Records shown |
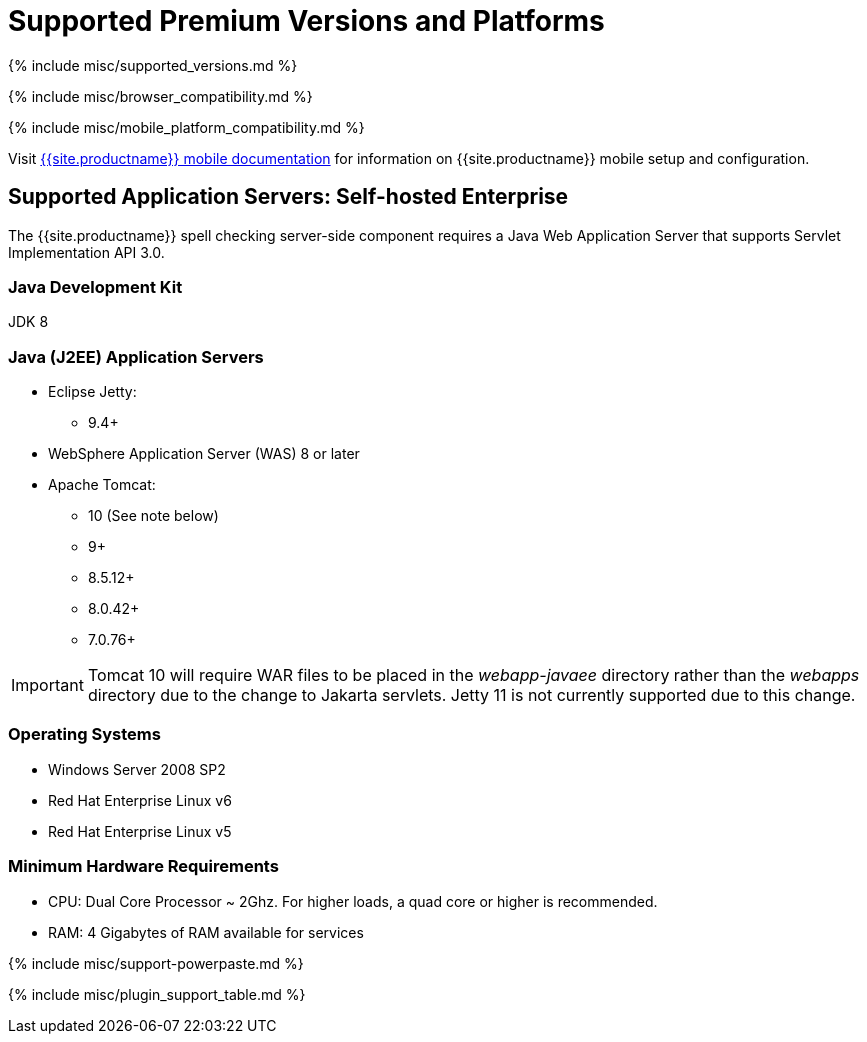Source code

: = Supported Premium Versions and Platforms
:description: Supported versions and platforms for TinyMCE and TinyMCE premium features.
:keywords: support supported browser browsers windows osx linux ie11 chrome firefox safari mobile premium self-hosted selfhosted
:title_nav: Supported Premium Versions<br/>&nbsp;&nbsp;&nbsp;&nbsp;and Platforms

{% include misc/supported_versions.md %}

{% include misc/browser_compatibility.md %}

{% include misc/mobile_platform_compatibility.md %}

Visit link:{{site.baseurl}}/mobile[{{site.productname}} mobile documentation] for information on {{site.productname}} mobile setup and configuration.

== Supported Application Servers: Self-hosted Enterprise

The {{site.productname}} spell checking server-side component requires a Java Web Application Server that supports Servlet Implementation API 3.0.

=== Java Development Kit

JDK 8

=== Java (J2EE) Application Servers

* Eclipse Jetty:
 ** 9.4+
* WebSphere Application Server (WAS) 8 or later
* Apache Tomcat:
 ** 10 (See note below)
 ** 9+
 ** 8.5.12+
 ** 8.0.42+
 ** 7.0.76+

IMPORTANT: Tomcat 10 will require WAR files to be placed in the _webapp-javaee_ directory rather than the _webapps_ directory due to the change to Jakarta servlets. Jetty 11 is not currently supported due to this change.

=== Operating Systems

* Windows Server 2008 SP2
* Red Hat Enterprise Linux v6
* Red Hat Enterprise Linux v5

=== Minimum Hardware Requirements

* CPU:  Dual Core Processor ~ 2Ghz. For higher loads, a quad core or higher is recommended.
* RAM: 4 Gigabytes of RAM available for services

+++<a class="anchor" id="premiumpluginsupport">++++++</a>+++
{% include misc/support-powerpaste.md %}

{% include misc/plugin_support_table.md %}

Instructions to follow |
Please copy, exactly and with nothing else, the lines above beginning at the line that has "Premium Versions<br/>&nbsp;&nbsp;&nbsp;&nbsp;and Platforms" and ending with the line that has "Enterprise Linux v6".

Output of the exercise |
:title_nav: Supported Premium Versions<br/>&nbsp;&nbsp;&nbsp;&nbsp;and Platforms

{% include misc/supported_versions.md %}

{% include misc/browser_compatibility.md %}

{% include misc/mobile_platform_compatibility.md %}

Visit link:{{site.baseurl}}/mobile[{{site.productname}} mobile documentation] for information on {{site.productname}} mobile setup and configuration.

== Supported Application Servers: Self-hosted Enterprise

The {{site.productname}} spell checking server-side component requires a Java Web Application Server that supports Servlet Implementation API 3.0.

=== Java Development Kit

JDK 8

=== Java (J2EE) Application Servers

* Eclipse Jetty:
 ** 9.4+
* WebSphere Application Server (WAS) 8 or later
* Apache Tomcat:
 ** 10 (See note below)
 ** 9+
 ** 8.5.12+
 ** 8.0.42+
 ** 7.0.76+

IMPORTANT: Tomcat 10 will require WAR files to be placed in the _webapp-javaee_ directory rather than the _webapps_ directory due to the change to Jakarta servlets. Jetty 11 is not currently supported due to this change.

=== Operating Systems

* Windows Server 2008 SP2
* Red Hat Enterprise Linux v6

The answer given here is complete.